• TASK: Output every line of the entries below as a Markdown table with two columns, Row and Line, giving each non-blank line a row number and skipping blank lines. Leave the pictures out of your answer.

• DATA:
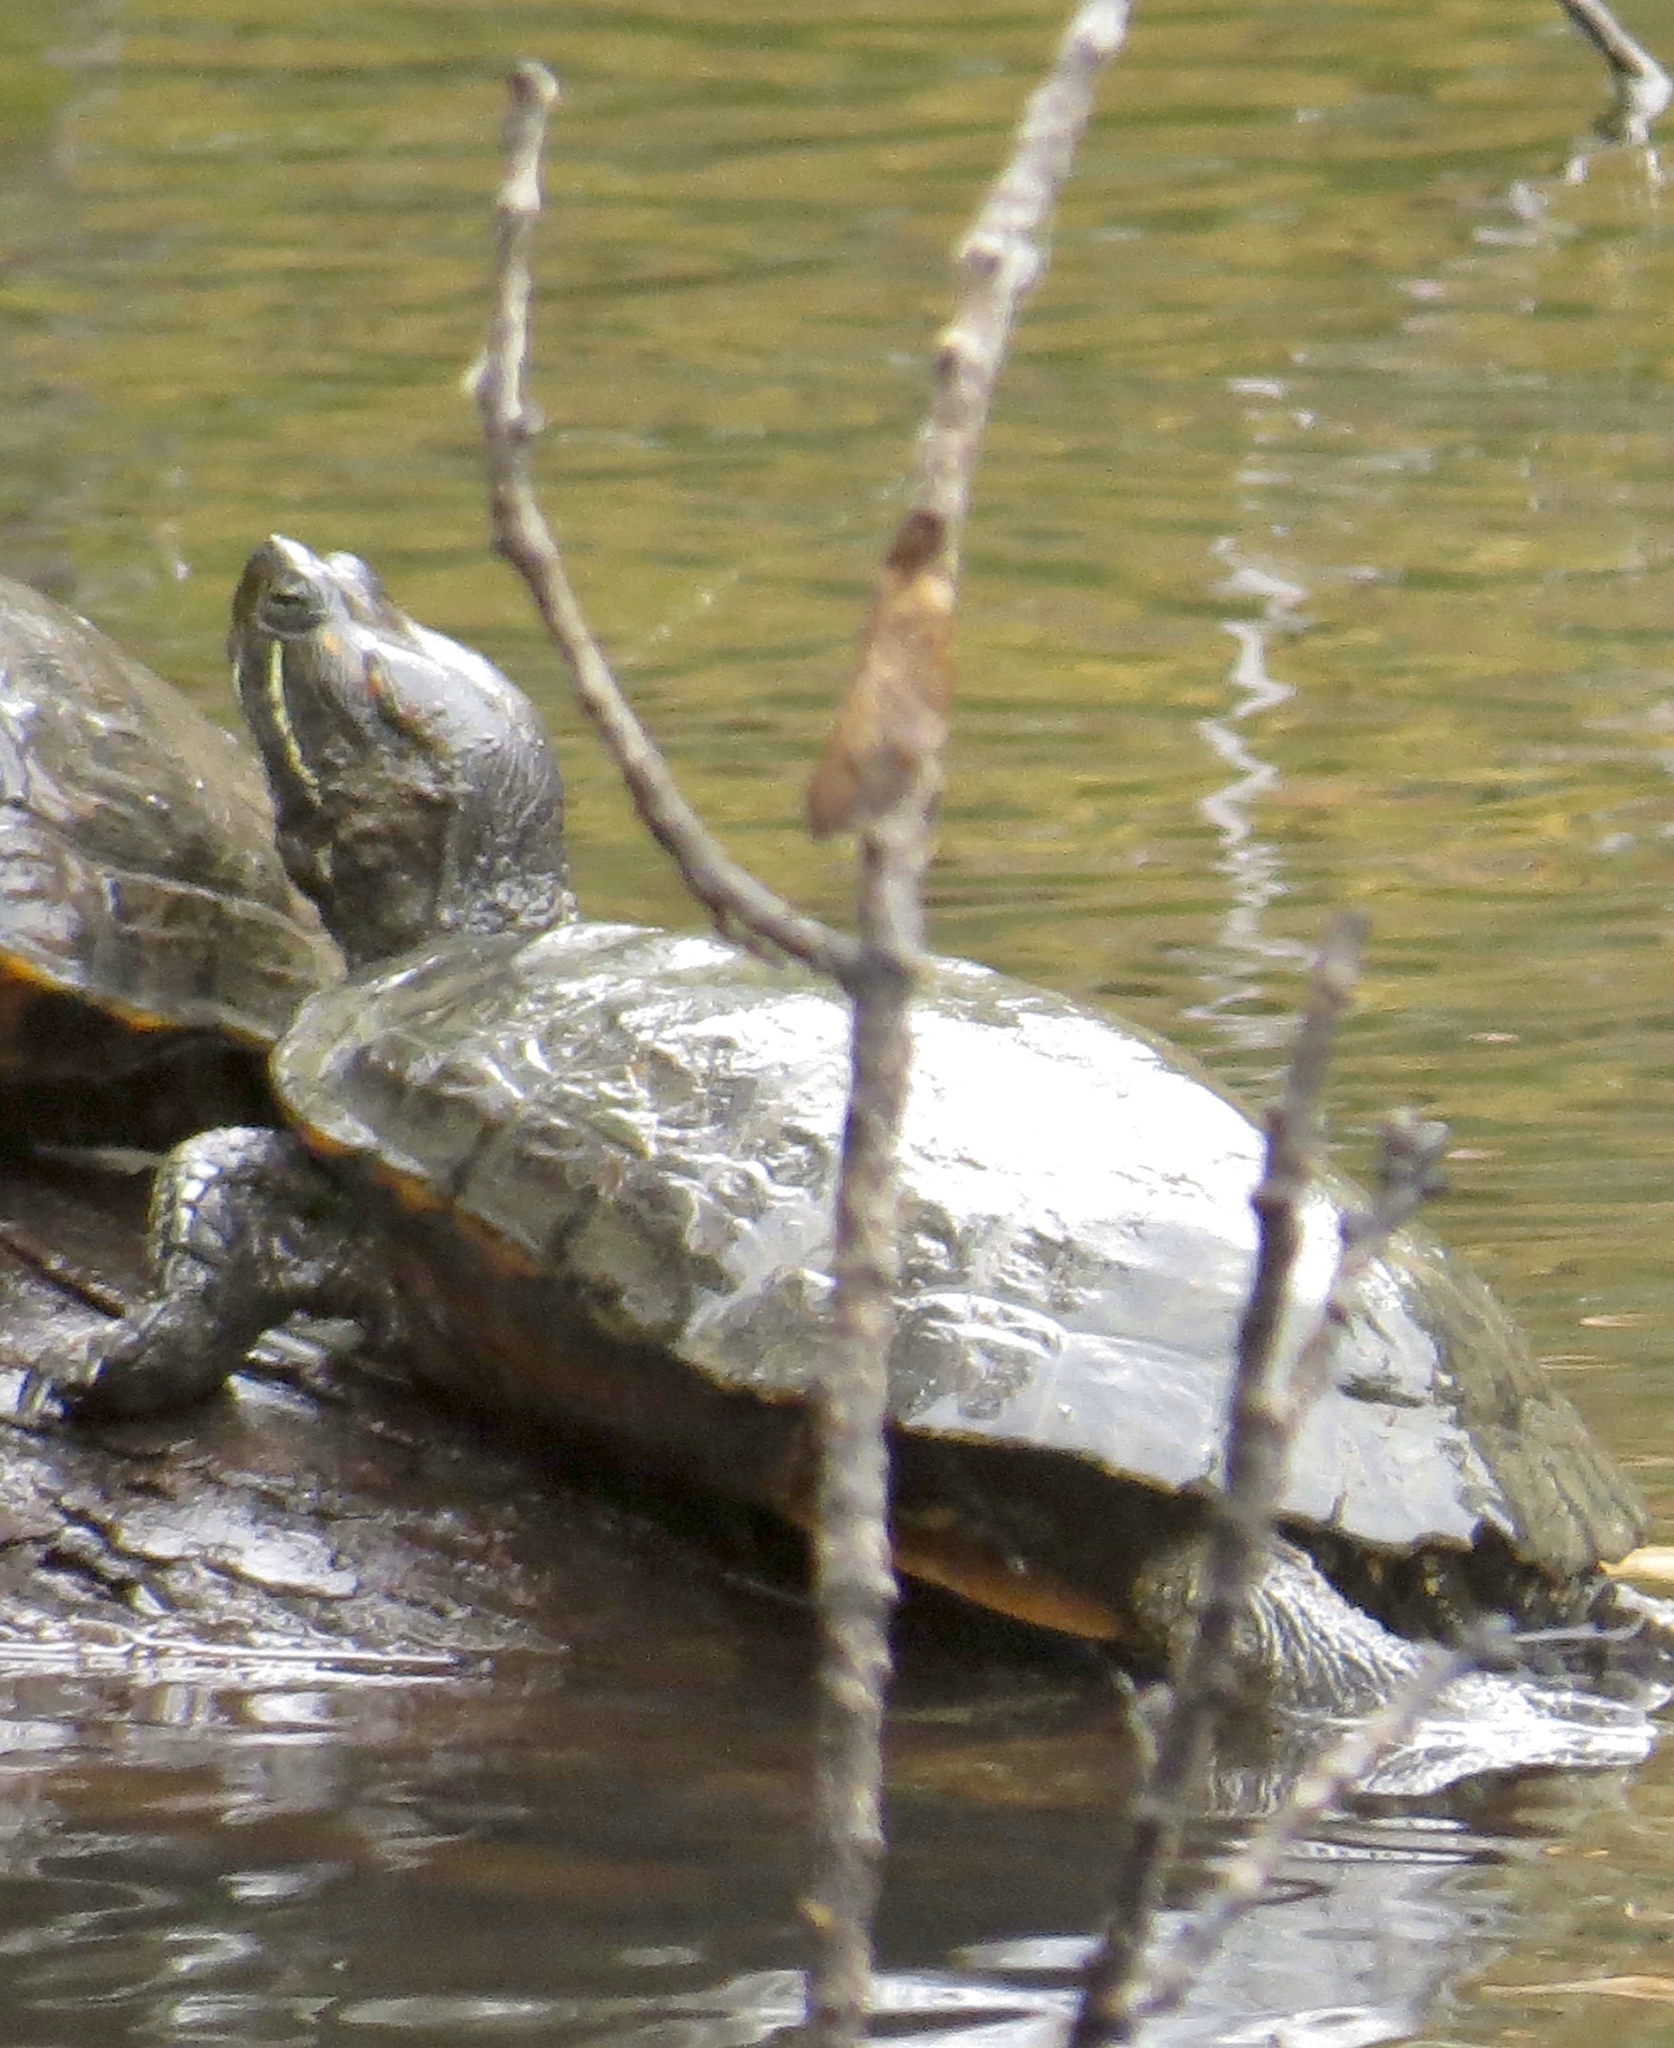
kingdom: Animalia
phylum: Chordata
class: Testudines
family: Emydidae
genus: Trachemys
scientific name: Trachemys scripta
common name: Slider
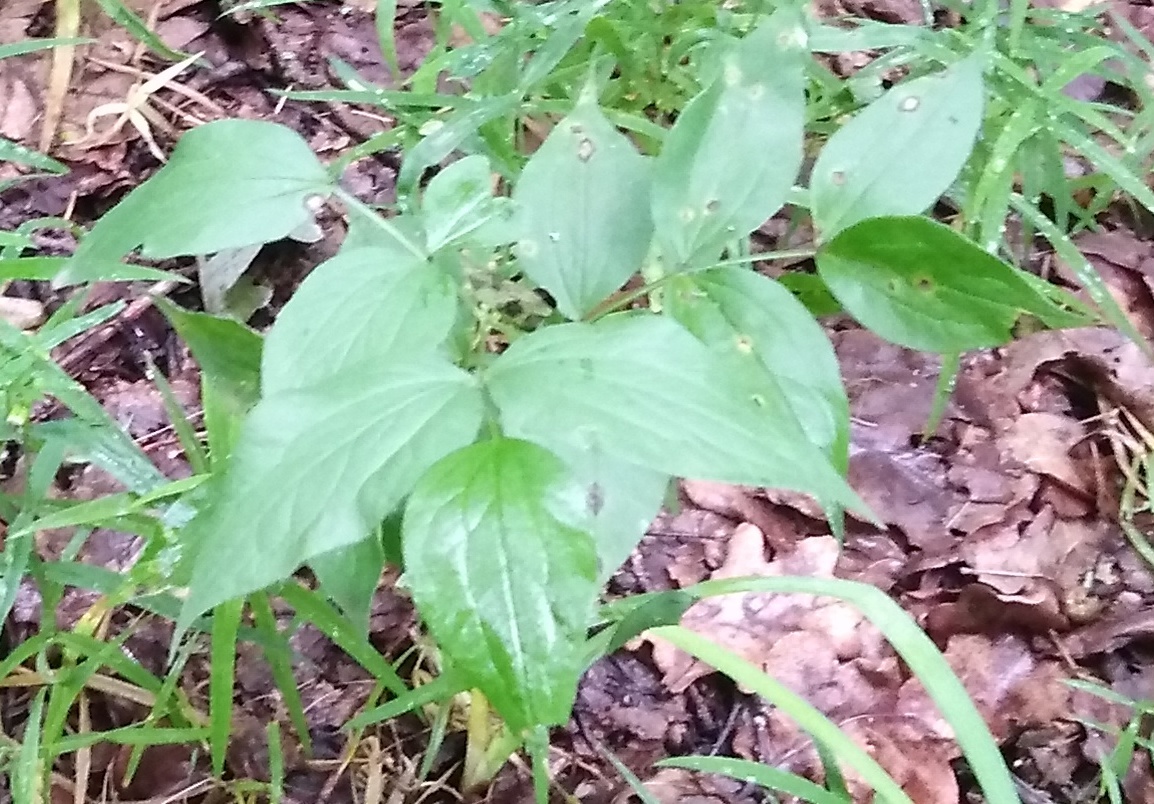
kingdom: Plantae
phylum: Tracheophyta
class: Magnoliopsida
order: Fabales
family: Fabaceae
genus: Lathyrus
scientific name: Lathyrus vernus
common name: Spring pea
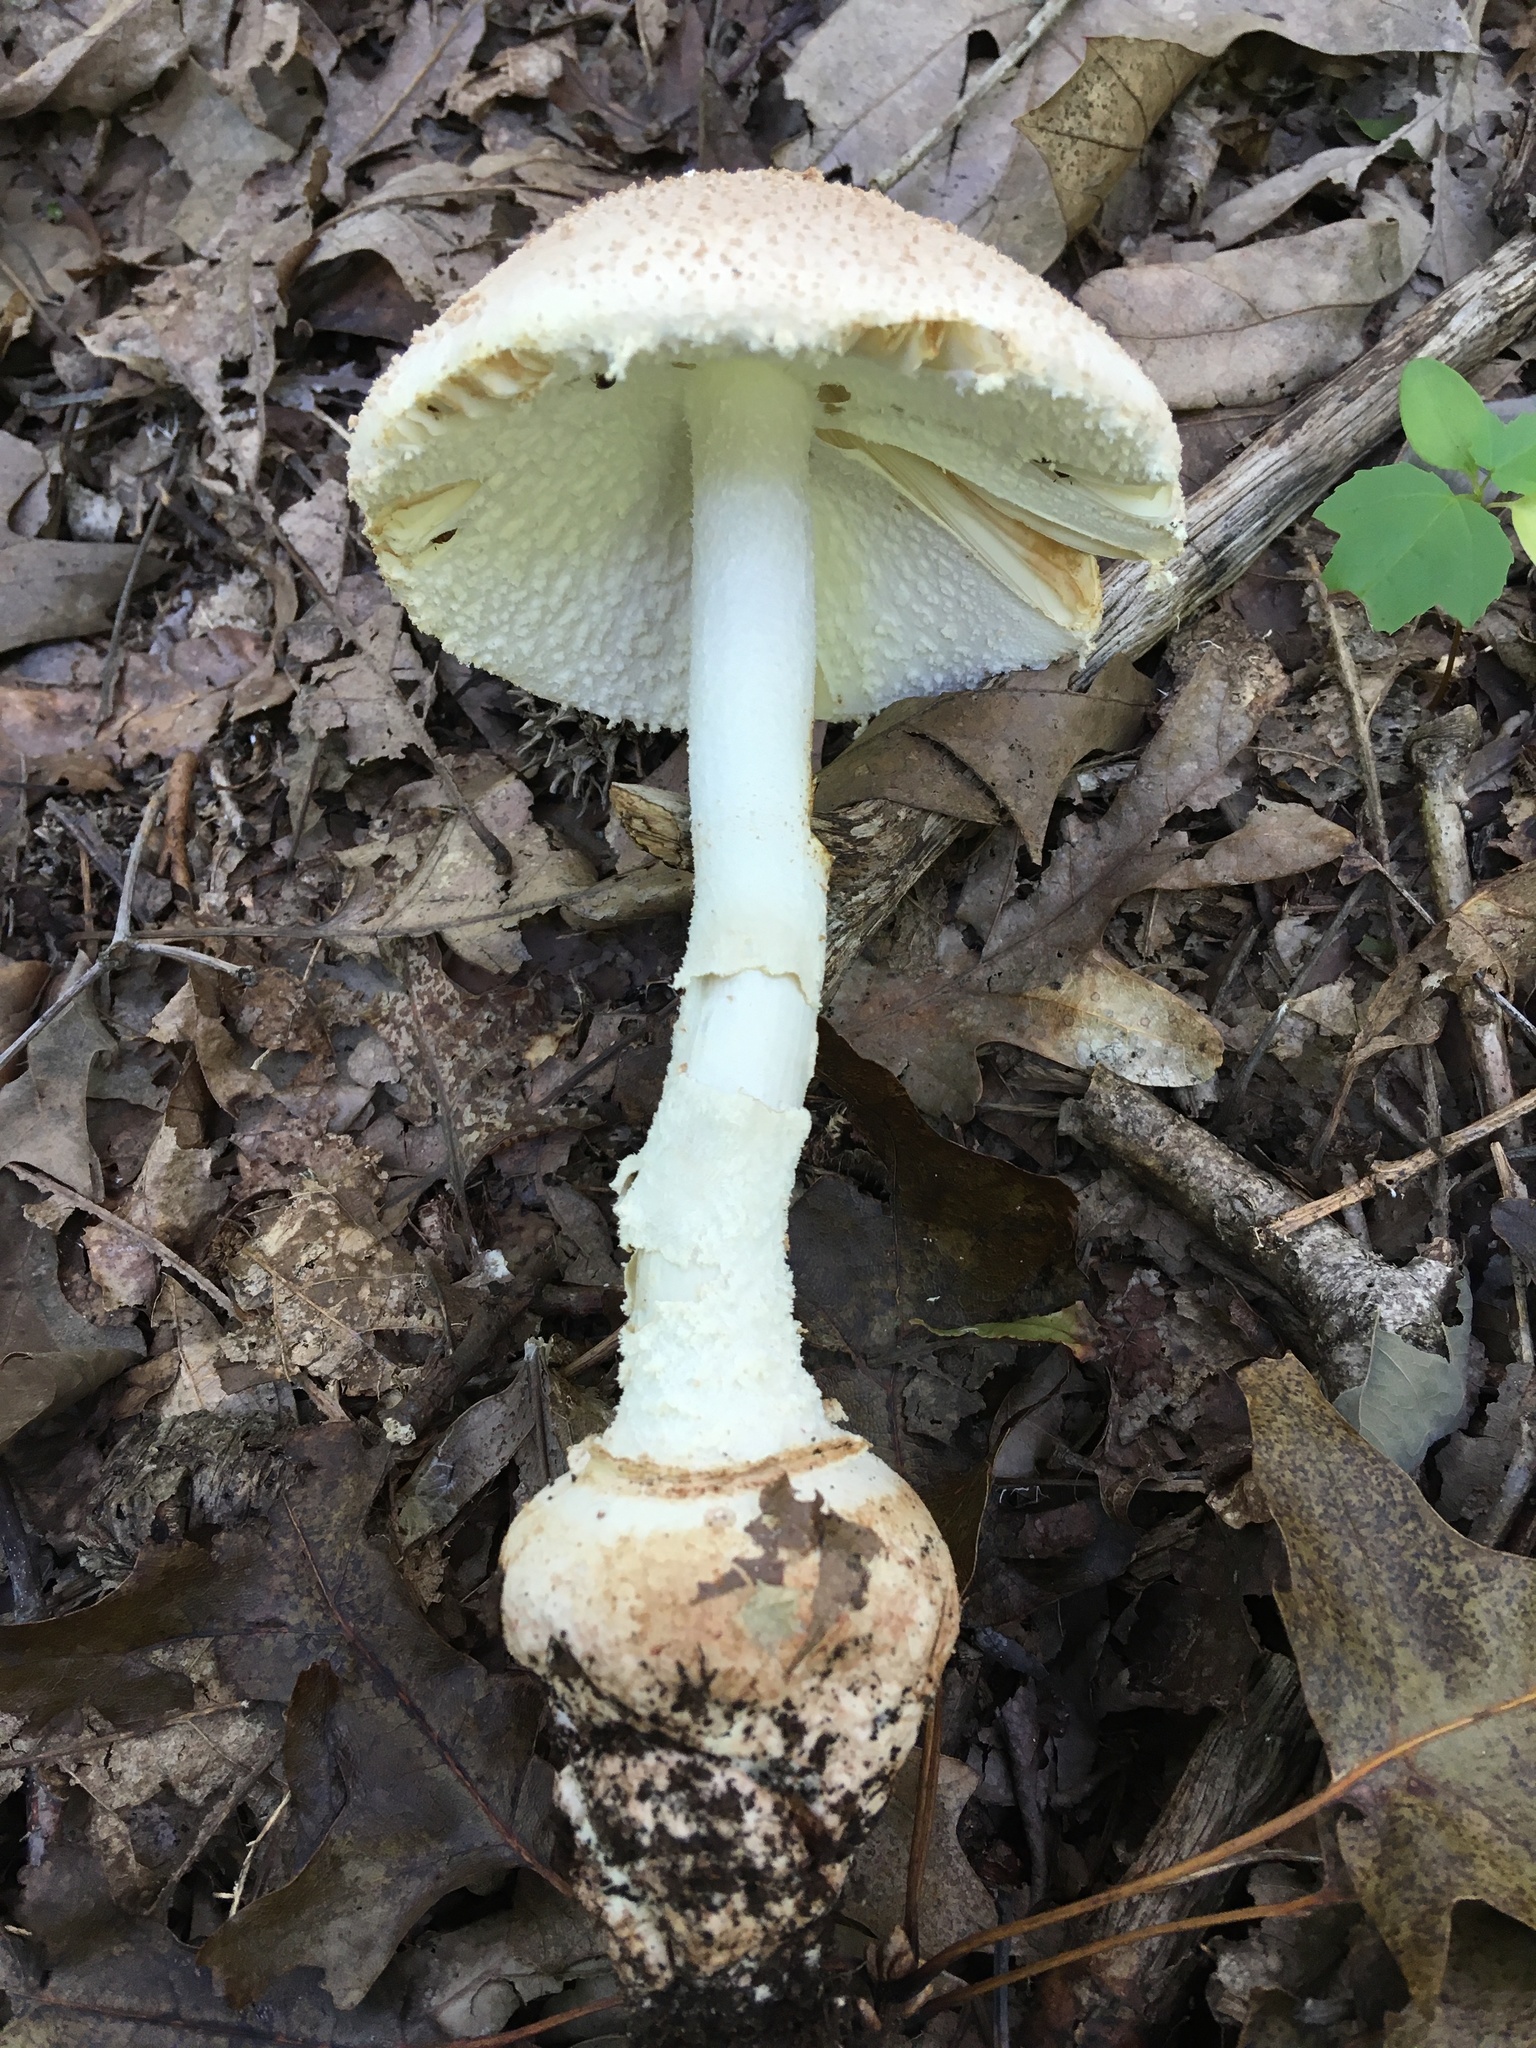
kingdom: Fungi
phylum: Basidiomycota
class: Agaricomycetes
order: Agaricales
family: Amanitaceae
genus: Amanita
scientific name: Amanita daucipes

• EXPECTED OUTPUT:
| Row | Line |
|---|---|
| 1 | kingdom: Animalia |
| 2 | phylum: Chordata |
| 3 | class: Testudines |
| 4 | family: Emydidae |
| 5 | genus: Trachemys |
| 6 | scientific name: Trachemys scripta |
| 7 | common name: Slider |
| 8 | kingdom: Plantae |
| 9 | phylum: Tracheophyta |
| 10 | class: Magnoliopsida |
| 11 | order: Fabales |
| 12 | family: Fabaceae |
| 13 | genus: Lathyrus |
| 14 | scientific name: Lathyrus vernus |
| 15 | common name: Spring pea |
| 16 | kingdom: Fungi |
| 17 | phylum: Basidiomycota |
| 18 | class: Agaricomycetes |
| 19 | order: Agaricales |
| 20 | family: Amanitaceae |
| 21 | genus: Amanita |
| 22 | scientific name: Amanita daucipes |